Esnafın desteklenmesinin de şart olduğu ayrı bir bahis ama bu hanım, bir davranış tarzımıza ışık tutmaktadır. Her konuda bu tavrı görüyoruz.

Sokağa çıkma yasağı kalktı, yürüyün meydanlara. AVM’ler açıldı, kapı önünde kuyruklar… Maçlar başlayınca taraftardaki sınır tanımayan çılgınlık…

Vak’a sayılarının tekrar yükselişe geçtiğini görüyoruz.

Hastane izni alıp bayram ziyaretine gidenler. Kimi kandırdıklarını hiç düşündü mü?

Gizlice taziye ziyareti, geçmiş bayramı tebrik ziyareti, nişan, doğum günü toplantısı yapanlar… Kimden ve niçin gizlendikleri akıllarına geldi mi?

17 kişilik minibüse 37 kişi binenler… Polise yakalanmadan şurdan şuraya gideriz canım!

Diğer ülkelerde de aynı ipini koparma durumu... Sokaklara, parklara, sahillere hücum etme, sokağa çıkma izni verilince bunu istismar etme... Sokağa çıkma yasağı size eziyet etmek için konmadı.  Ortada ciddi bir hastalık durumu var.

Demek ki insanları dizginleyen kamu otoritesinin koyduğu yasaklar ve verdiği cezalar.

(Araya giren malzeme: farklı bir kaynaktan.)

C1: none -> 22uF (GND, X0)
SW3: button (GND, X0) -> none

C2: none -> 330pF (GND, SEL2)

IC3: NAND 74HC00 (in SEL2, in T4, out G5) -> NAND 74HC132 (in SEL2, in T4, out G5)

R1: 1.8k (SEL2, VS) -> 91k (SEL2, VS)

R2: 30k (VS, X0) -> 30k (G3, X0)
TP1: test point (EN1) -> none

Sokaklarda maske takmayanlar takanlardan daha çok. Takanların yarısı çene altında taşıyor. Bir polis arabası gördüklerinde, marketlere ve diğer maskesiz yasak olan yerlere girerlerken takıyorlar, düzeltiyorlar. Çünkü yasak var! Yasak yoksa kimse bu bir virüstür, benim sağlığımı, hatta canımı tehdit ediyor, ben kendim için, ailem için, çevrem için dikkat etmeliyim düşüncesinde değil! Maske meselesinde orta yaşlılar ve yaşlılar çok daha şuurlu, gençler bana mısın demiyor, bunu da söyleyeyim.

Sokaklarda gençler kolkola. Ara sıra polis arabaları uyarı anonsları yapıyor,  “Sosyal mesafeyi koruyalım!” O vakit ayrılıyorlar, polis geçip gidince yine sosyalleşmeye devam! Düşünmüyorlar ki, polis geçse de geçmese de, bu bizim sağlığımız.

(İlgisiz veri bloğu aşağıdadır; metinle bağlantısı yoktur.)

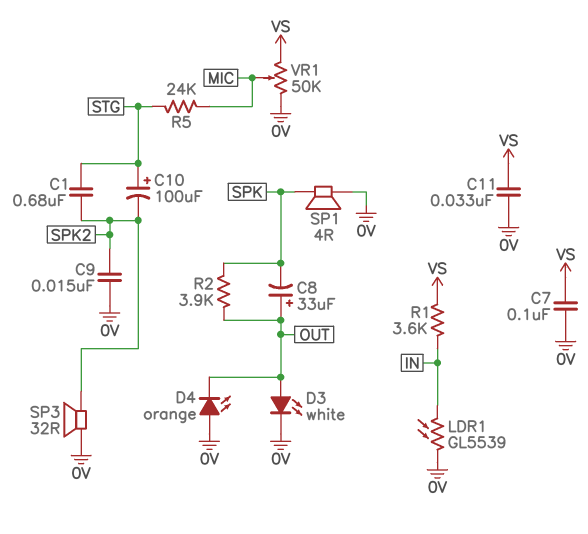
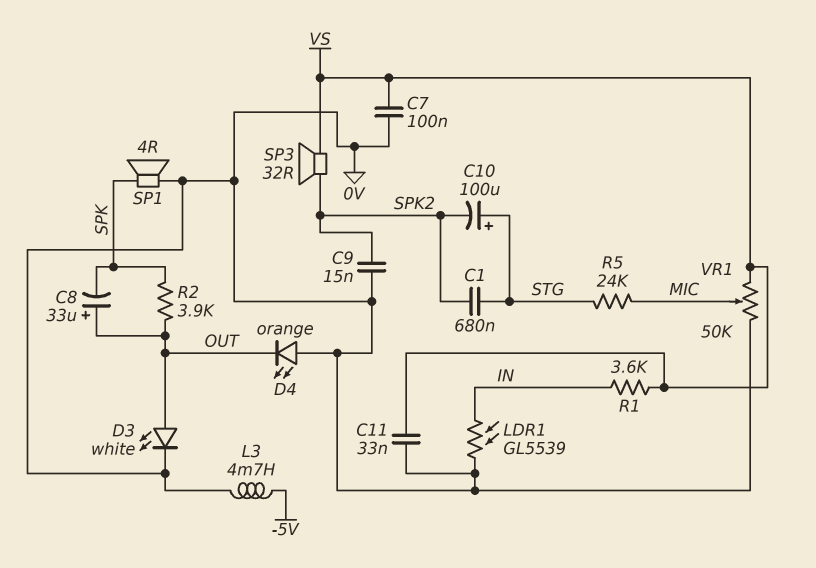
L3: none -> 4.7mH (-5V, 0V)
SP3: speaker 32R (0V, SPK2) -> speaker 32R (SPK2, VS)

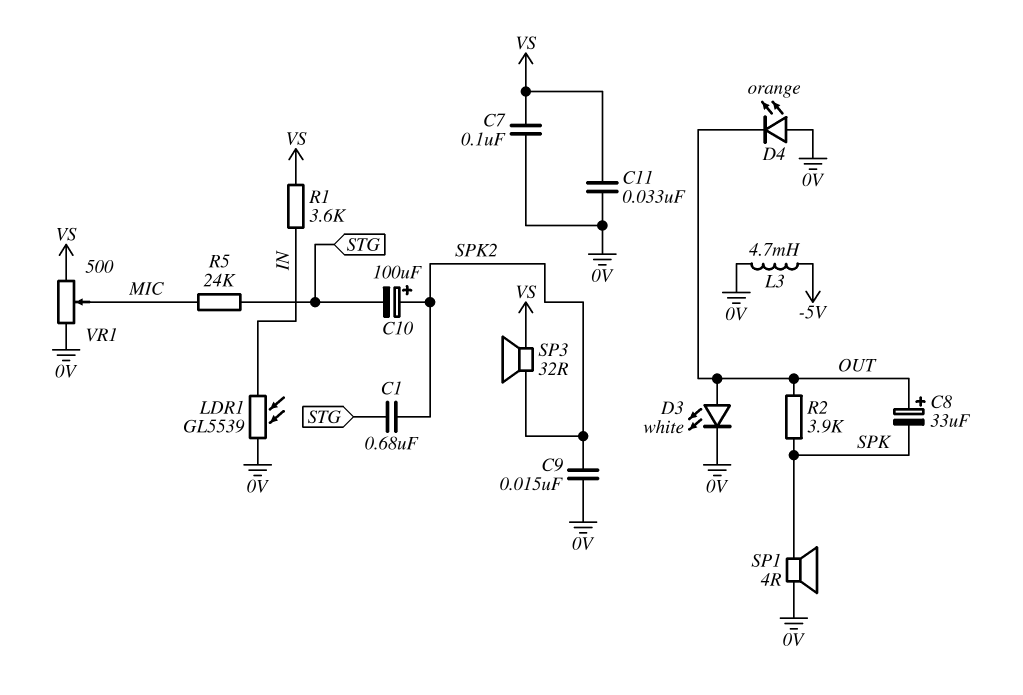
C10: 100uF (plus STG, minus SPK2) -> 100uF (plus SPK2, minus STG)
VR1: 50k (0V, VS, wiper MIC) -> 500 (0V, VS, wiper MIC)

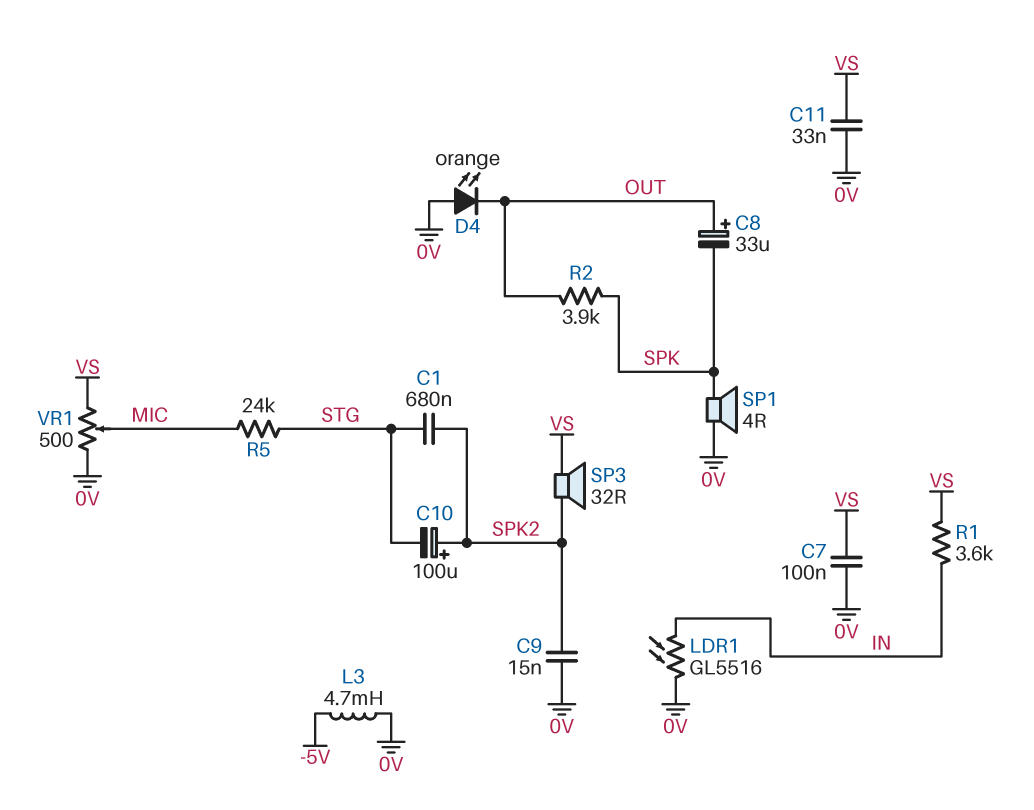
D3: LED white (A OUT, K 0V) -> none
LDR1: GL5539 (0V, IN) -> GL5516 (0V, IN)

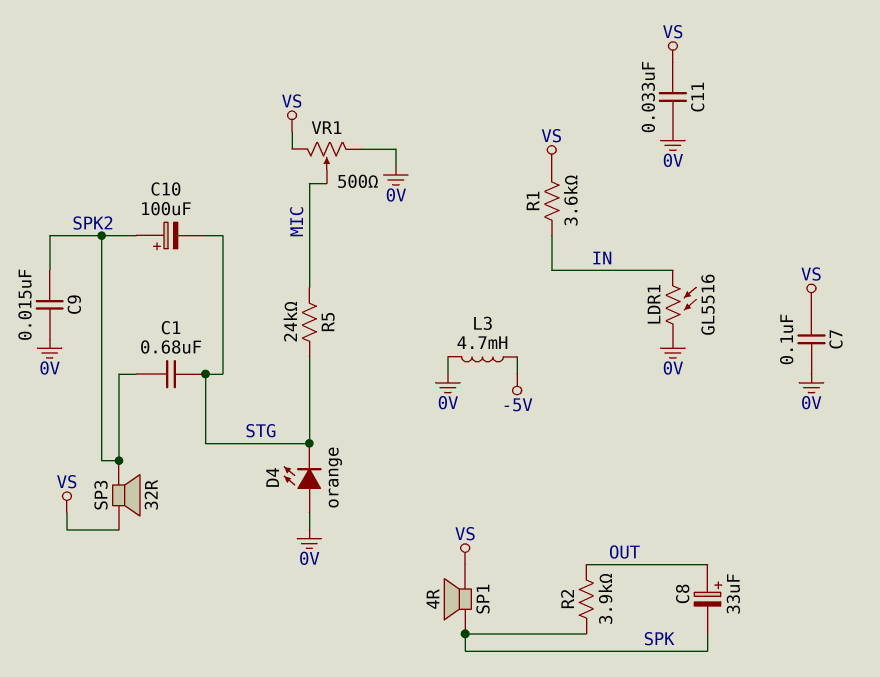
D4: LED orange (A 0V, K OUT) -> LED orange (A 0V, K STG)
SP1: speaker 4R (0V, SPK) -> speaker 4R (SPK, VS)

Amerika’da halk, eyalet binaları önünde protesto gösterileri yapıyordu bir ara: “Bizi evde tutamazsınız! Bu özgürlüğe aykırı. Açın her yeri!” diye. Özgürlük anlayışınızı sevsinler!

İnsanoğlu çok garip! Kendi irademizle, aklımızla, kendimiz için doğru olanı yapmakta başarılı değiliz. Evet, yaz sıcağında maske takmak zor! Ama hasta olup hasteneye düşmenin çok daha zor olduğunu veya çevremizdekilerin hastalık kapmasına sebep olmanın büyük vebal olduğunu hesap edip ona göre davranmak şuurlu insanların tavrıdır, akıl ve irade işidir.

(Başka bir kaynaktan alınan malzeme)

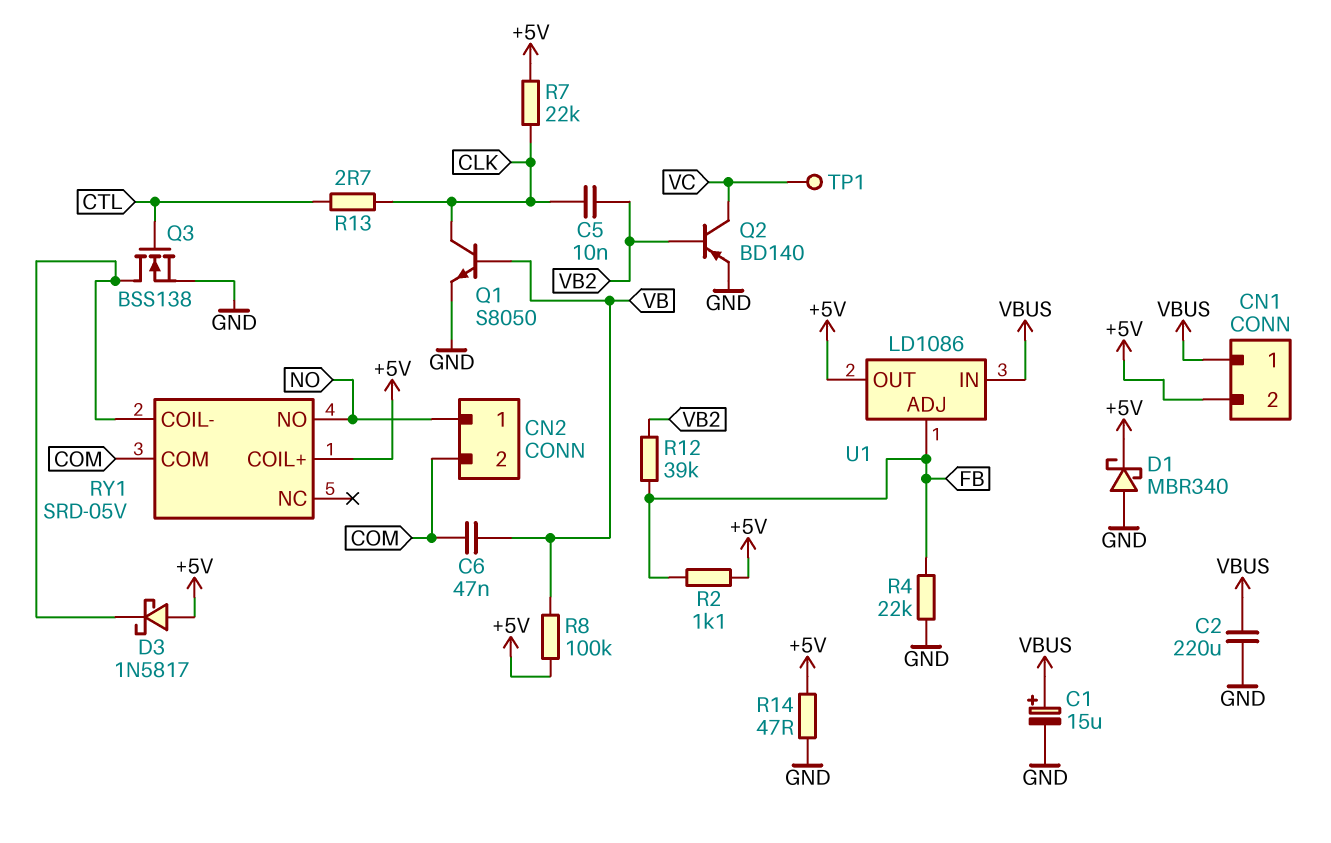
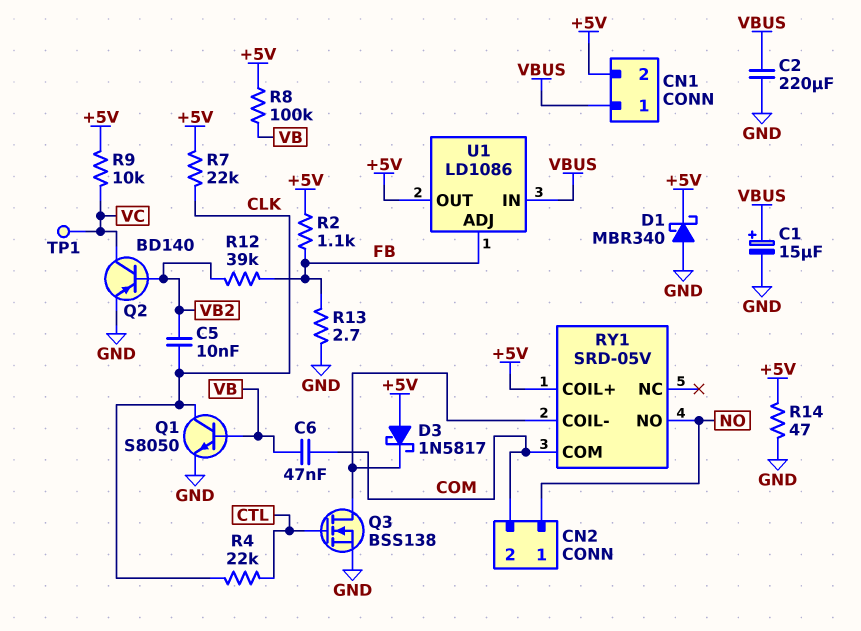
R4: 22k (FB, GND) -> 22k (CLK, CTL)
R9: none -> 10k (+5V, VC)
R13: 2.7 (CLK, CTL) -> 2.7 (FB, GND)

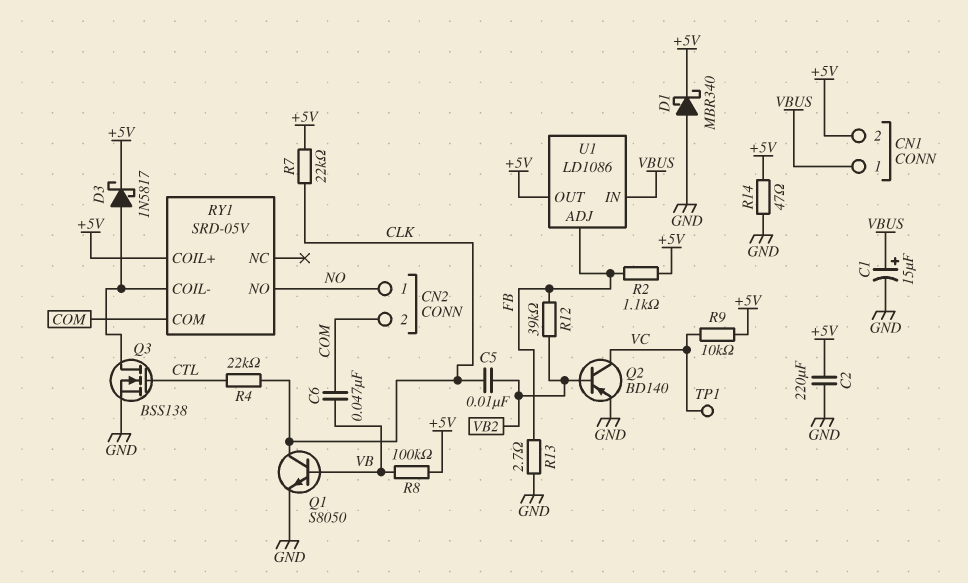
C2: 220uF (GND, VBUS) -> 220uF (+5V, GND)
D3: schottky 1N5817 (A +5V, K RY1/COIL-) -> schottky 1N5817 (A RY1/COIL-, K +5V)

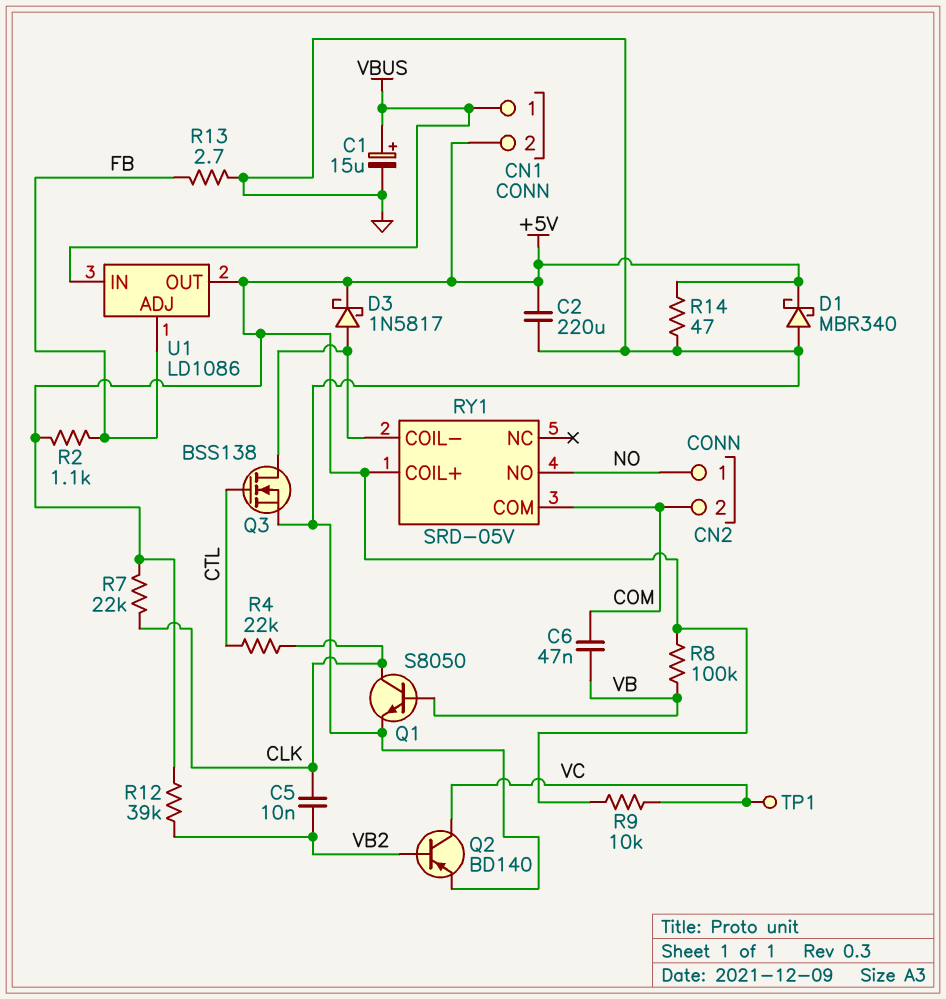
R12: 39k (FB, VB2) -> 39k (+5V, VB2)

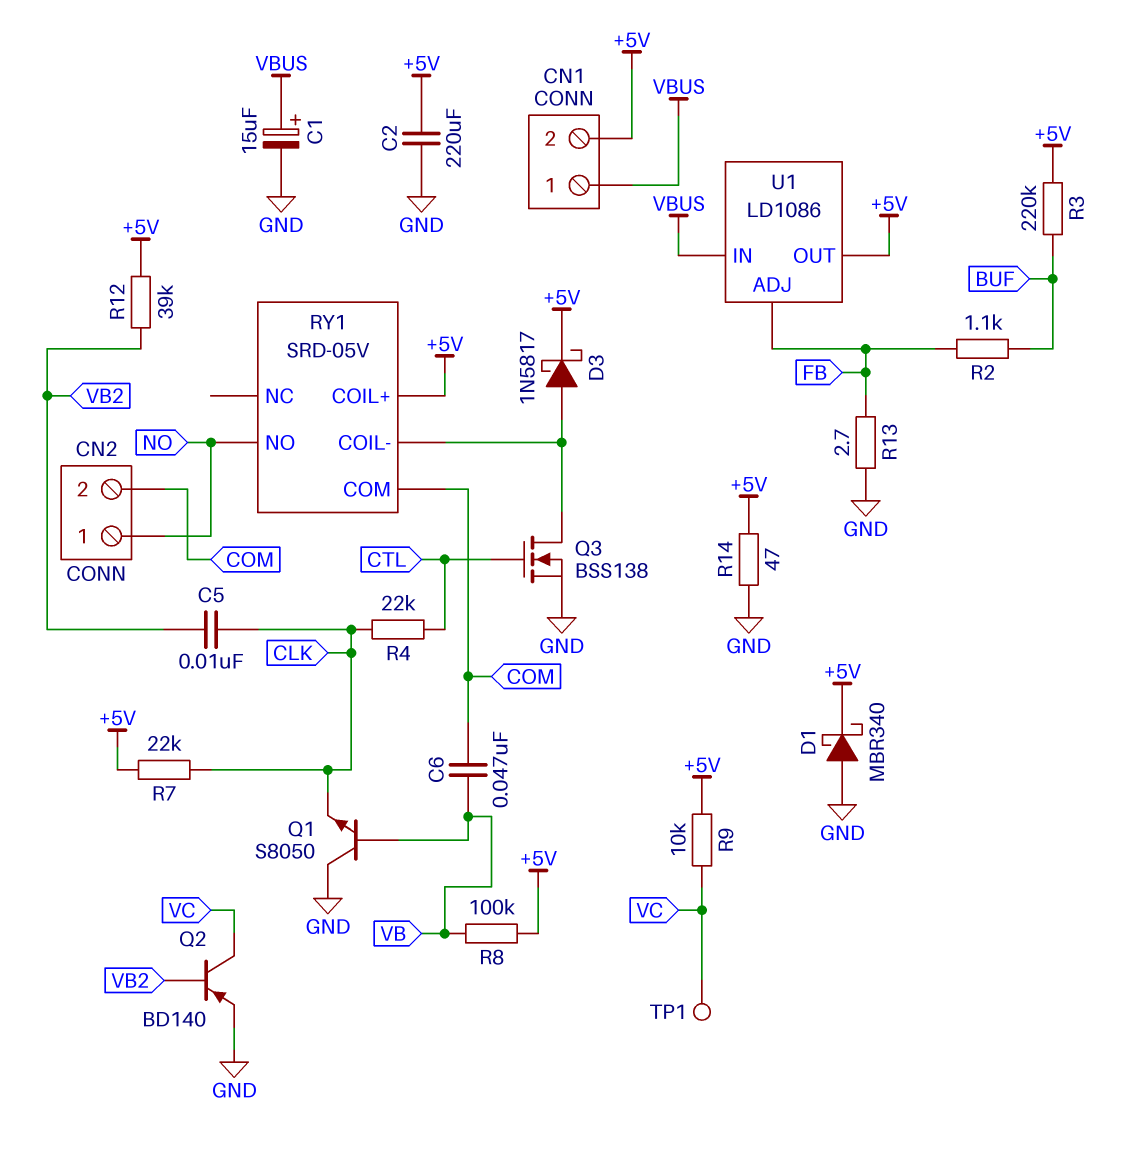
Q1: NPN S8050 (B VB, C CLK, E GND) -> NPN S8050 (B VB, C GND, E CLK)
R2: 1.1k (+5V, FB) -> 1.1k (BUF, FB)
R3: none -> 220k (+5V, BUF)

Birilerinin veya devletin bizi zorlaması, zor kullanması lâzım.

Yasaklar ve cezalar, insanları yola getirmektedir. Ne yazık ki böyle olduğunu bir kere daha anladık. “Sokağa maskesiz çıkmak yasaklanmıştır” dense manzara değişir. Hele hele maske takmayanlar ya da çenesinin altında gezdirenlere ceza kesileceği ilân edilse bakın o zaman sokaklara! Ama 3157 TL ceza değil! Onu kaç kişi ödeyebilecek? Ödeyen ödeyecek, kalanlara -kalan çoğunluğa- af çıkacak. Maske takmayanlara 100 TL.

Yerlere sigara izmariti atmak, akıllara zarar yaygın bir davranış. Bu sokak, bu kaldırım benim!” düşüncesi çoğu kimsede gelişmemiş. Para cezası var sanırım. Uygulanıyor mu merak ediyorum. Sokaklar izmaritten geçilmiyor çünkü. Vatandaşımız “kimselere çaktırmadan” izmariti parmaklarının ucuyla fırlatıveryor! Öyleyse yasağı koyup ceza takdir etmekle de iş bitmiyor, denetleyeceksiniz. Maskeyi denetlemek daha kolay. Zira ayan beyan ortada!

Amerika’da birini tanırım. İyi eğitimli, kurallara uyan bir vatandaştır ama arabada kemer bağlama mecbur tutulduğu halde bağlamamakta ısrar ediyordu. Bir gün polis yakaladı ve 25 dolar ceza kesti. O günden itibaren bir daha kemeri takmadan yola çıktığı görülmedi. Hâlbuki kendi güvenliği söz konusuydu, bunu ceza yemeden önce düşünmesi beklenmez miydi?

Hepimizde az veya çok bu davranış var. Yasaksız, cezasız, yasağa ve cezaya gerek duyulmayacak kadar şuurlu insanlardan meydana gelmiş bir toplum hayal etmek ütopya.

Demem o ki, vatandaşın maske takmasını istiyorsanız ceza uygulaması getirin! 100 TL!